Pablo Rodriguez, l’homme qui flottait


Emmanuelle Latraverse
Il y a quelque chose de profondément injuste dans la chute spectaculaire de Pablo Rodriguez.
Personne jusqu’ici n’a remis en question sa probité, son sens de l’éthique. Et pourtant c’est lui qui paie. C’est lui que l’on sacrifie pour les abus allégués des autres.
Injuste, cruel. Mais telle est la politique. Car cette ignorance qui est devenue sa marque de commerce au cours des dernières semaines s’est révélée le talon d'Achille de l’ensemble de son leadership.
Plutôt que d’être un chef aux commandes de son parti, Pablo Rodriguez a eu l’air d’un chef qui flottait, porté les sondages, coulé par les vagues d’une tempête qu’il n’a pas vue venir.
Mirage
Il faut traverser la rivière des Outaouais, avant le début de sa course pour comprendre le phénomène.
Il était lieutenant politique de Justin Trudeau. Déjà en août 2024, il s’imposait comme le meilleur rival potentiel à Denis Coderre à la tête du Parti libéral du Québec (PLQ).

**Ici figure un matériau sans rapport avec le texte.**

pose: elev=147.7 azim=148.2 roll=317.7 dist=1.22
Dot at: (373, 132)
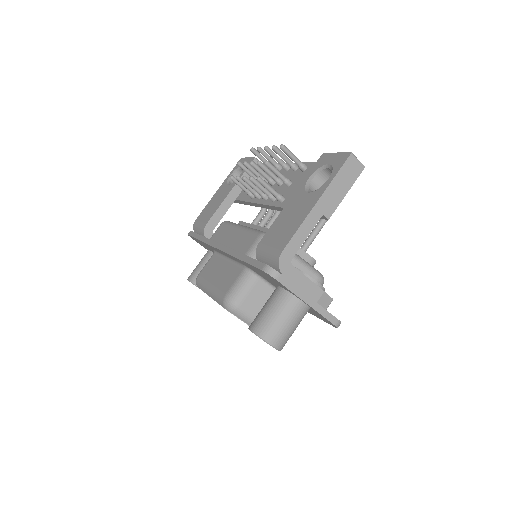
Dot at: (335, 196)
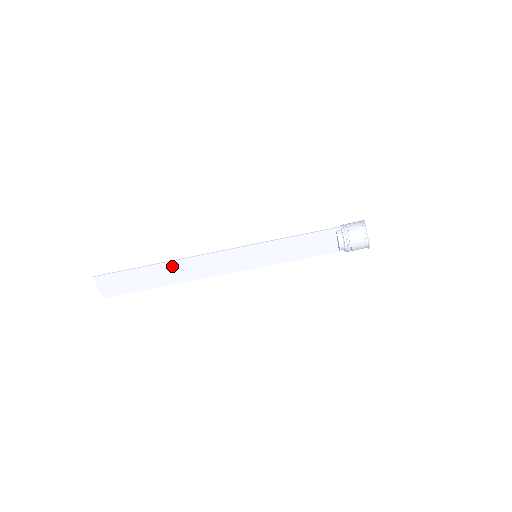
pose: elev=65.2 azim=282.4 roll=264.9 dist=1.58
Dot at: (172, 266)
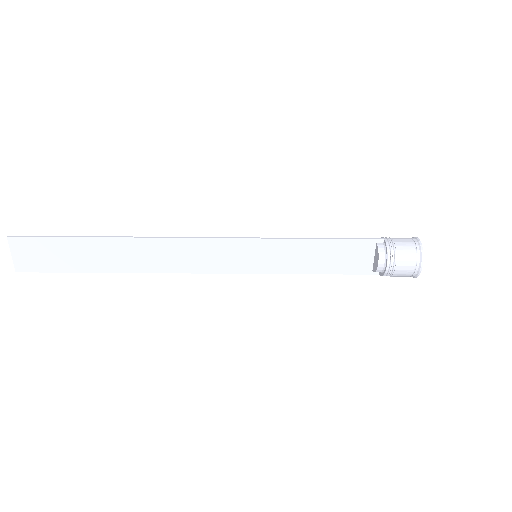
Dot at: (131, 245)
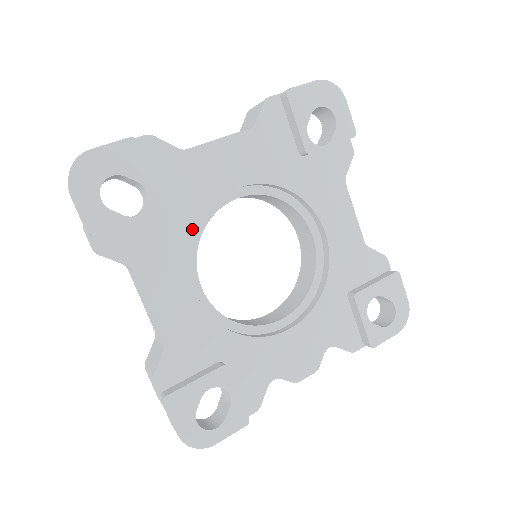
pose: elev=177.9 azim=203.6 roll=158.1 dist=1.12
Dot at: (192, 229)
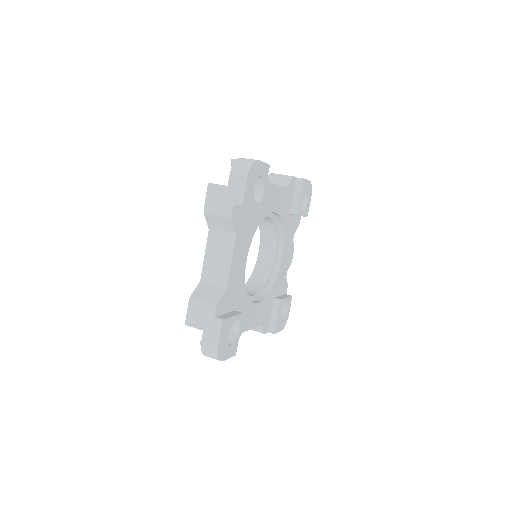
Dot at: (246, 295)
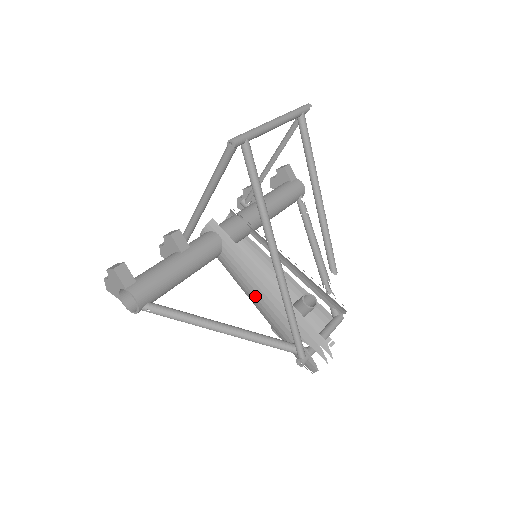
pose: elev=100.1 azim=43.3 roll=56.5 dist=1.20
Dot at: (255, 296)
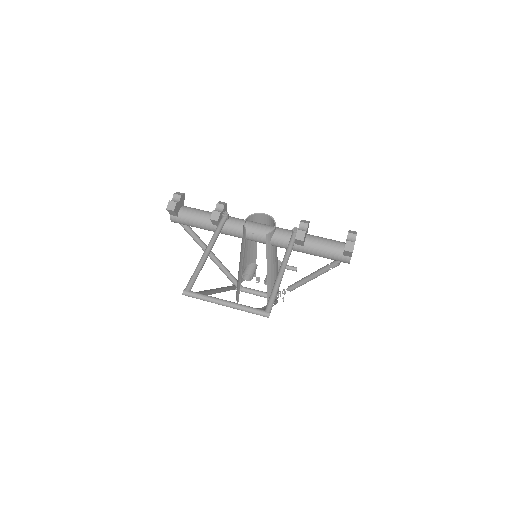
Dot at: occluded
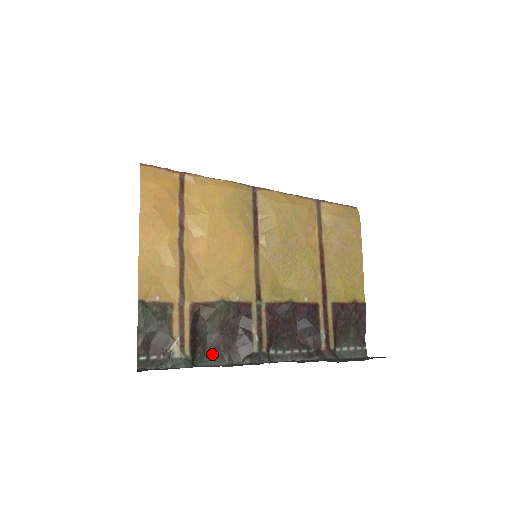
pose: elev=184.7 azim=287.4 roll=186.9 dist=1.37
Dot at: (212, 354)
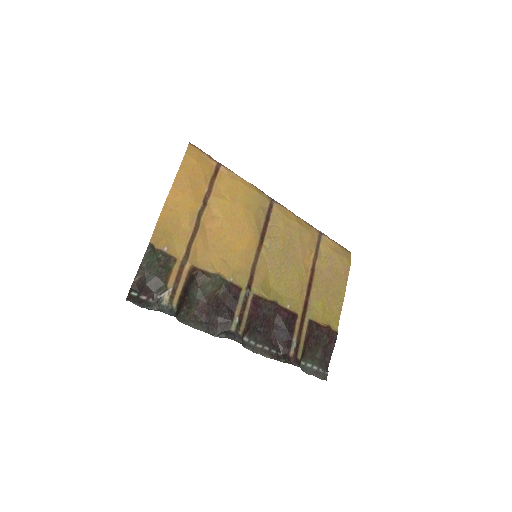
Dot at: (194, 318)
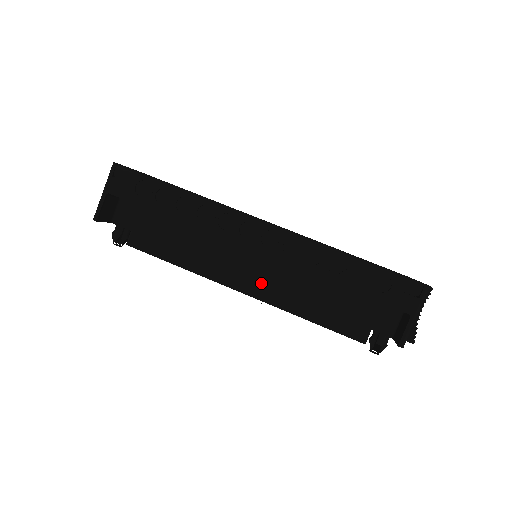
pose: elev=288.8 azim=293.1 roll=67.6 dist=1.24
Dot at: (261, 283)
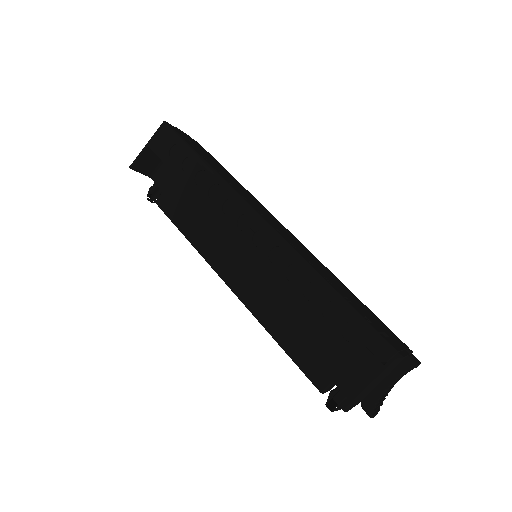
Dot at: (247, 283)
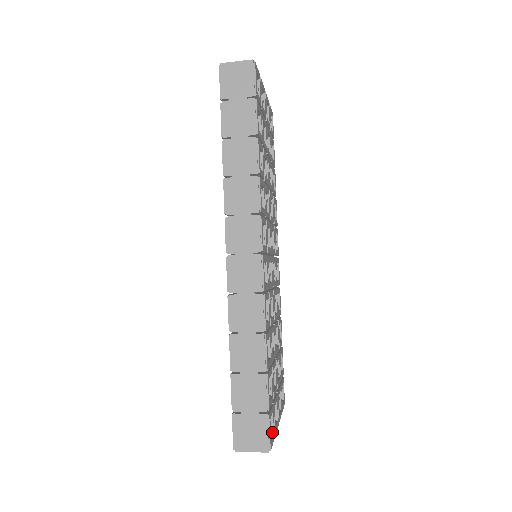
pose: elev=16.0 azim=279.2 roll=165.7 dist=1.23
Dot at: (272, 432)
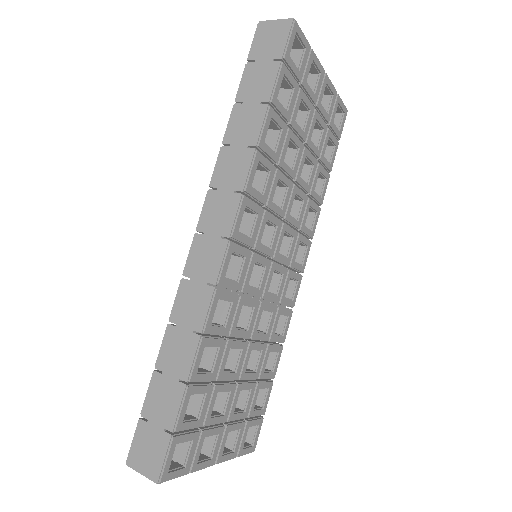
Dot at: (184, 465)
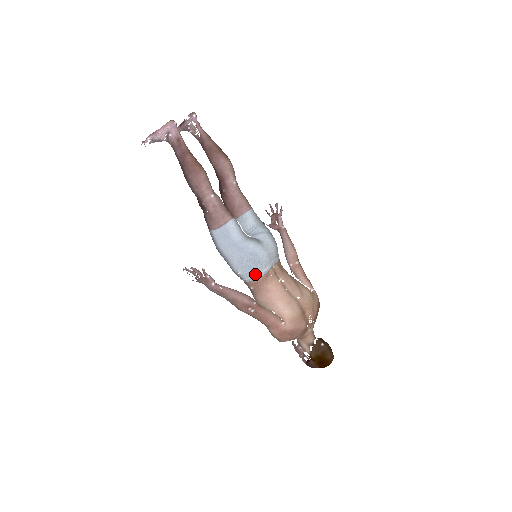
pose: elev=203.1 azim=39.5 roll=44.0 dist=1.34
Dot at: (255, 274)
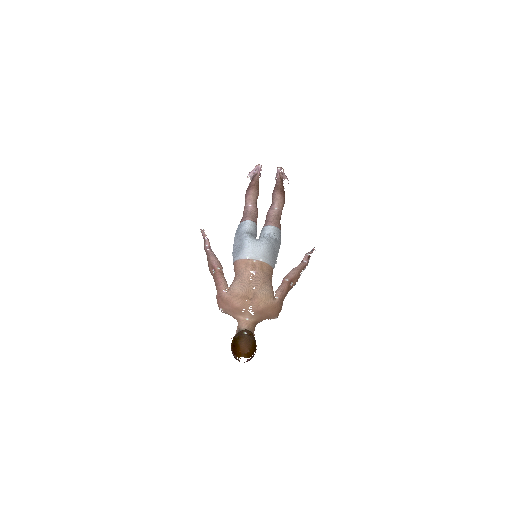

D’Ottawa, c’était facile avec une ou deux phrases bien senties de faire les manchettes contre les discours «anti-immigrants» de la Coalition Avenir Québec, sa «laïcité qui exclut et divise». Ajoutez une belle envolée scriptée à la période des questions et le tour est joué.
Un fils de réfugiés, un enfant de la loi 101, amoureux du Canada, connu des Québécois; c’est cette image idéale que les libéraux ont retenue. Les sondages de l’hiver qui le plaçaient au coude à coude avec le Parti Québécois ont suffi à convaincre juste assez de militants libéraux qu’ils avaient trouvé leur «gagnant».
Son passage sans intérêts au ministère des Transports, on n’en a pas parlé. Les raisons pour lesquelles Justin Trudeau a attendu 3 ans avant de le nommer ministre non plus.
Nul n’a osé non plus faire remarquer que c’est la force de la vague Trudeau qui a fait élire 40 libéraux en 2015.
Le syndrome du bon gars
«Pablo c’est un bon gars.» C’est ainsi que le décrivent tous ses partisans.
Affable, enthousiaste, profondément engagé, c’est super pour aller prendre une bière, mais est-ce que ça fait un bon chef?
Surtout, pour le parti de l’économie, il n’avait aucune feuille de route solide à offrir. Pas grave, il était bien entouré. Martin Coiteux, l’ancien président du Conseil du trésor allait assurer.
Personne ne s’est demandé s’il était minutieux, consciencieux. Nul n’a remis en question les pratiques des gens qui l’entouraient et distribuaient des «certificats de sollicitation» comme des bonbons.
Et lui, «le bon gars», a fait le pari de ne rien surveiller, ne rien remettre en question.
Refaire l’unité au sein de son parti, il ne s’en est pas préoccupé. Pire, il a consacré la mainmise de sa «gang d’Ottawa» sur le PLQ.
Les sondages en hausse pour le PLQ ont occulté la fragilité de son leadership. La crise l’y a cruellement confronté. Celui qui croyait voguer vers le pouvoir a oublié de gouverner son propre parti.